Hiroshi was 19 years old, and he describes camp time with a mixture of wonder, playfulness, and terror. His longtime interest in writing and performing found an outlet in camp, where he joined a writers club and tested out his material in front of an all-Japanese American audience (reaction: underwhelmed). Still, he persevered, hoping to become an actor for stage and screen.


            Hiroshi and Sadako Kashiwagi

Racism in the film industry was a constant obstacle, as was ostracization by a sector of the Japanese American community that disagreed with one choice he had made in camp: he refused to answer a so-called “loyalty questionnaire” issued during the war by the US government. That questionnaire included two questions:

Question #27:
Are you willing to serve in the armed forces of the United States on combat duty, wherever ordered?
Question #28:
Will you swear unqualified allegiance to the United States of America and faithfully defend the United States from any and all attack by foreign or domestic forces, and forswear any form of allegiance to the Japanese Emperor or any other foreign government, power, or organization?

From the “Statement of United States Citizenship of Japanese Ancestry”

Those that responded in any way besides “yes, yes” were branded “No-No Boys,” and called disloyal, traitors and worse. At a time when suspicions were high and the American-ness of Japanese Americans was constantly being questioned, anything less than two yeses was seen by some as contributing to the confusion. Still, Hiroshi refused to answer the questionnaire.
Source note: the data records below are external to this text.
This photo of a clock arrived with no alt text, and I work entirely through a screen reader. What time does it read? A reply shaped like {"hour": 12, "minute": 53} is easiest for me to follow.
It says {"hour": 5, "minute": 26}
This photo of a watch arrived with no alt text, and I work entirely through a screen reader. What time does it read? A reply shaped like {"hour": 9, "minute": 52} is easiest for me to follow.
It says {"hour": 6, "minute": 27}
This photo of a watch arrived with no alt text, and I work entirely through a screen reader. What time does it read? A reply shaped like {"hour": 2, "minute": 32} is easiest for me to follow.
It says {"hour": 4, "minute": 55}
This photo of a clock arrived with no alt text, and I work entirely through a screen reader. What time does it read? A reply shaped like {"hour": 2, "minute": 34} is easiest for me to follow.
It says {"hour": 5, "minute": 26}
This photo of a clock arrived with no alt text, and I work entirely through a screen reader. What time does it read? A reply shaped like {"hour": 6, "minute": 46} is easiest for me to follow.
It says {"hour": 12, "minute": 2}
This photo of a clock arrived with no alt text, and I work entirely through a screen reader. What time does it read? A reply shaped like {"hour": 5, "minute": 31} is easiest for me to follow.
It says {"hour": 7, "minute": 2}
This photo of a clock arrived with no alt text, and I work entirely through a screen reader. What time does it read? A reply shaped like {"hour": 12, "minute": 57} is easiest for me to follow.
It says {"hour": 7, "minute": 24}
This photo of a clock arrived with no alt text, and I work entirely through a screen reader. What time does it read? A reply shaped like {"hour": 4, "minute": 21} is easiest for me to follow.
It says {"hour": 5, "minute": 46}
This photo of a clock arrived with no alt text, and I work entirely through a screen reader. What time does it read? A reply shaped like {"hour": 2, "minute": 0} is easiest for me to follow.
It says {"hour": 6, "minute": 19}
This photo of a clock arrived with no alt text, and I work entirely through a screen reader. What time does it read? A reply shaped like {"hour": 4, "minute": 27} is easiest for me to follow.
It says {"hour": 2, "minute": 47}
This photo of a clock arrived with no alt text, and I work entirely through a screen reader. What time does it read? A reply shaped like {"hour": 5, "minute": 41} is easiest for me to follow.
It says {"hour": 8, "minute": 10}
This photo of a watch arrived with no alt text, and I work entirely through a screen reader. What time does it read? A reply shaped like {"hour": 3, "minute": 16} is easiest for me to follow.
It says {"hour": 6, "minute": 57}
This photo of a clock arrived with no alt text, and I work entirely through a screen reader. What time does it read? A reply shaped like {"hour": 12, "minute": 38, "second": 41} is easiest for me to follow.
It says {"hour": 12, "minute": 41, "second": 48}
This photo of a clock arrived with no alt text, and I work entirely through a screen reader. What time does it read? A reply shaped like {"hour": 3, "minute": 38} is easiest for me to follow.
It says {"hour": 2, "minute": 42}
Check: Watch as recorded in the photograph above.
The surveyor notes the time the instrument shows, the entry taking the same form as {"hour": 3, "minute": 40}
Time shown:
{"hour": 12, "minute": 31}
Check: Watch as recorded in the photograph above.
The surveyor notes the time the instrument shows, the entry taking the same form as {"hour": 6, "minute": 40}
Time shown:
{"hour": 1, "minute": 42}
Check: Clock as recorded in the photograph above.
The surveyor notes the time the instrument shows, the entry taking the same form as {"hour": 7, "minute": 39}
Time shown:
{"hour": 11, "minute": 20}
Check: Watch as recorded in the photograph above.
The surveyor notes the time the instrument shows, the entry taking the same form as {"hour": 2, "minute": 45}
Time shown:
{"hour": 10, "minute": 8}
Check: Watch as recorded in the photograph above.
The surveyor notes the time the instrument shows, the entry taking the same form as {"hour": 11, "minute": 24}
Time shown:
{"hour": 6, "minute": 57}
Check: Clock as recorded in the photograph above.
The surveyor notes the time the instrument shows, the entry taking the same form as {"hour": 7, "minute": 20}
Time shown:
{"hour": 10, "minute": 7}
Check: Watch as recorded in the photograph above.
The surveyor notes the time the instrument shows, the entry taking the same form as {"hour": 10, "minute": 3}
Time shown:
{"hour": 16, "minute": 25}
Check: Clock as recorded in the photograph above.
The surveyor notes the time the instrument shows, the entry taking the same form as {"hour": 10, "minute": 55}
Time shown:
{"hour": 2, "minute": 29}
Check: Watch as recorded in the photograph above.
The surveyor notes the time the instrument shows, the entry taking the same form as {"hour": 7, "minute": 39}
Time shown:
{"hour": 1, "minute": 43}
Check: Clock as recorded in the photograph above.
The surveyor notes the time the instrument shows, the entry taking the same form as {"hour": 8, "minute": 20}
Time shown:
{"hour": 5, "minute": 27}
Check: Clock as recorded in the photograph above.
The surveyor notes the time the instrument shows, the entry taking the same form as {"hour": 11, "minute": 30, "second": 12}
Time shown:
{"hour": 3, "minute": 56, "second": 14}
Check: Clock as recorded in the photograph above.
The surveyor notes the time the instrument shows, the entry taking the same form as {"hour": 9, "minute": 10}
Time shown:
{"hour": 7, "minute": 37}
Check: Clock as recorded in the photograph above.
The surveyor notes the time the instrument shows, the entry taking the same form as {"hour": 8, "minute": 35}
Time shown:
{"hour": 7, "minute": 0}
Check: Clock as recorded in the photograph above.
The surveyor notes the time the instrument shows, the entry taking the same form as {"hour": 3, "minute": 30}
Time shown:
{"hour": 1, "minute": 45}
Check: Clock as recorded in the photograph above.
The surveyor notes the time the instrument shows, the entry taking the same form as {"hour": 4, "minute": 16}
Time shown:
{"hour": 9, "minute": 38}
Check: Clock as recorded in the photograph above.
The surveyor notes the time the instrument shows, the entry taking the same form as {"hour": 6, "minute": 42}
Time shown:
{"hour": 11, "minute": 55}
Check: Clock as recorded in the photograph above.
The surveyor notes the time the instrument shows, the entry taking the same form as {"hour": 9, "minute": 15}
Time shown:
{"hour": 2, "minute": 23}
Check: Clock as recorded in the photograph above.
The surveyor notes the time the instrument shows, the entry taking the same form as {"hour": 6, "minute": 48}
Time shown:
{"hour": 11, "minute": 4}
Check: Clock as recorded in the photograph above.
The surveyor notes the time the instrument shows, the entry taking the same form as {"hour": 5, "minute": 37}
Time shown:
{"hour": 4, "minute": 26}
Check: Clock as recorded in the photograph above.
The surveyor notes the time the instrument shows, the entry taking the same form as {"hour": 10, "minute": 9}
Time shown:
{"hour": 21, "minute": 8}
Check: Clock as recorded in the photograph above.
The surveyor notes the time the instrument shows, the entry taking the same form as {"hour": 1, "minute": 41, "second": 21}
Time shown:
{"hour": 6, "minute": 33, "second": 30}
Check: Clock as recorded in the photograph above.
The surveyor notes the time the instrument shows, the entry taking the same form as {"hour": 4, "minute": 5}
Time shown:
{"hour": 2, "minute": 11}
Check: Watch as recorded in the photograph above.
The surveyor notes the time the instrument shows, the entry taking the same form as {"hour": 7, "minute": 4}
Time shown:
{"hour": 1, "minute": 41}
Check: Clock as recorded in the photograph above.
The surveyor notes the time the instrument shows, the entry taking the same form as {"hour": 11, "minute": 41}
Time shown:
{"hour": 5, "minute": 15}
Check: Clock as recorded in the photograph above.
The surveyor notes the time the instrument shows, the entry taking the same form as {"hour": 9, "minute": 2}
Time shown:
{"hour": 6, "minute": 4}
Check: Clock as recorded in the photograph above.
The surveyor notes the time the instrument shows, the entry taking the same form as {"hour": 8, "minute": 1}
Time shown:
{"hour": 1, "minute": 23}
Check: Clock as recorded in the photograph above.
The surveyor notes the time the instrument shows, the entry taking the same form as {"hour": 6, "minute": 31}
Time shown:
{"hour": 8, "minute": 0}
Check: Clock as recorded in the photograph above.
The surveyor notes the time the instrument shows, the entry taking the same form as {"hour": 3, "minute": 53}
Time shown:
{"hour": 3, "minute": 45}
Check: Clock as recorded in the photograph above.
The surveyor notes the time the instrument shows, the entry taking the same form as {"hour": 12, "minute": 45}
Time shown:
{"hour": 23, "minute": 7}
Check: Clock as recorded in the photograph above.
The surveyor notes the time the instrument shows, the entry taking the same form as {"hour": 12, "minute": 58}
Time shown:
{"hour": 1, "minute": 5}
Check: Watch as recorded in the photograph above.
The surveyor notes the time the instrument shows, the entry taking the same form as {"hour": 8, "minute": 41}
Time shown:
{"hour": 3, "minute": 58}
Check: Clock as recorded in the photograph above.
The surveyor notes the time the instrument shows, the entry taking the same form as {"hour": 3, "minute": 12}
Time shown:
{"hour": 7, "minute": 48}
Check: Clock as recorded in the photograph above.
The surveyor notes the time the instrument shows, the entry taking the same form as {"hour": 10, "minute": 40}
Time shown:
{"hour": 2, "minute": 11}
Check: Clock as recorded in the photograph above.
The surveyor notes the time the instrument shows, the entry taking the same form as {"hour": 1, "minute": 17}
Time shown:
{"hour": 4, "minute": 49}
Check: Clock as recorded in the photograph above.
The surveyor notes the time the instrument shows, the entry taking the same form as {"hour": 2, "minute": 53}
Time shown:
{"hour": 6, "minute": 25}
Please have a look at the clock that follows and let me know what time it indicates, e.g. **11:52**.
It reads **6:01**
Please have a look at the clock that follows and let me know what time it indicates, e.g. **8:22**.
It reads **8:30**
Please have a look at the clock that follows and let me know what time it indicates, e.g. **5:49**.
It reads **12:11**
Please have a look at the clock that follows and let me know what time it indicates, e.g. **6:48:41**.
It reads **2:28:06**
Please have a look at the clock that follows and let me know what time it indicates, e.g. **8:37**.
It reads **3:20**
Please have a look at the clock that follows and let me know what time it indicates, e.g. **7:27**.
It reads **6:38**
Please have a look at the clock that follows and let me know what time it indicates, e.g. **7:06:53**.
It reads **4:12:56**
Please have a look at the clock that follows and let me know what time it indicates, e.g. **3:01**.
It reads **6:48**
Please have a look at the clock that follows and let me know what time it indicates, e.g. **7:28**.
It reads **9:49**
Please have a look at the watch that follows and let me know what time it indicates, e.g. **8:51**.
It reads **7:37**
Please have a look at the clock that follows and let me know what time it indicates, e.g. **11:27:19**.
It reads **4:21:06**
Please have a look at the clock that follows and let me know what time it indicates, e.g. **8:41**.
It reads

My position was this -- why was I, an American citizen, thrown in prison without cause, without due process? Why were they questioning my loyalty? I was an American, a loyal American. If they restored my status as a rightful citizen, let me go free, out of this prison, I would do anything required of me. Why should I answer the ambiguous questions? I would follow my conscience and refuse to register.

From Swimming in the American: A Memoir and Selected Writings by Hiroshi Kashiwagi

After camp, Hiroshi went on to receive a BA from UCLA and a MA from UC Berkeley. He married Sadako Nimura, raised three sons, and worked as a librarian for the San Francisco Public Library and for the Buddhist church. On the side, he continued to write poems and plays.

He also joined the redress movement, testifying before the Commission on Wartime Relocation and Internment of Civilians in San Francisco in 1981, part of the long process which eventually led to an official government apology to Japanese Americans and redress payments in 1988. He joined other camp survivors to initiate Tule Lake Pilgrimage, an intergenerational educational trip to the former Tule Lake War Relocation Center near the California-Oregon border (I am a member of the current volunteer committee). Now age 88, he returns to Tule Lake every two years to read his poetry, earning him the unofficial title “Poet Laureate of Tule Lake.”     

Tule Lake Monuments

dust storms
frequent
powerful
relentless

we endured
we survived

our spirits
unyielding
ultimately
triumphant

From Ocean Beach (poems), Asian American Curriculum Project (2010)

Through writing, performing, and publishing, Hiroshi has been able to share his understanding of what it means to be American, and broaden our vision of ours. This month he visited Washington, DC for the first time to attend the Night of Poetry at the White House, where he met the president and first lady and gave them copies of his books. Included in one of them is this funny redux of "What I Did Over The Weekend," truthful this time and full of pride. 

Tofu

tofu
white blocks
of bean cake
good
protein food
I know
sure I know
two hours
every day
after school
I spent
grinding soy beans
into a
frothy mess
washtubful
for papa’s
famous
fine-textured
number one
three for a quarter
tofu
good
for you
not for me
too much
of my boyhood
went into
good
protein food
now white folks
now vegetarians
have discovered
tofu
they eat it
praise it
even make it
tofu
good
for you
not for me
the goddamned
tofu

From Swimming in the American: A Memoir and Selected Writings by Hiroshi Kashiwagi

Nina Kahori Fallenbaum is Hyphen’s food and agriculture editor.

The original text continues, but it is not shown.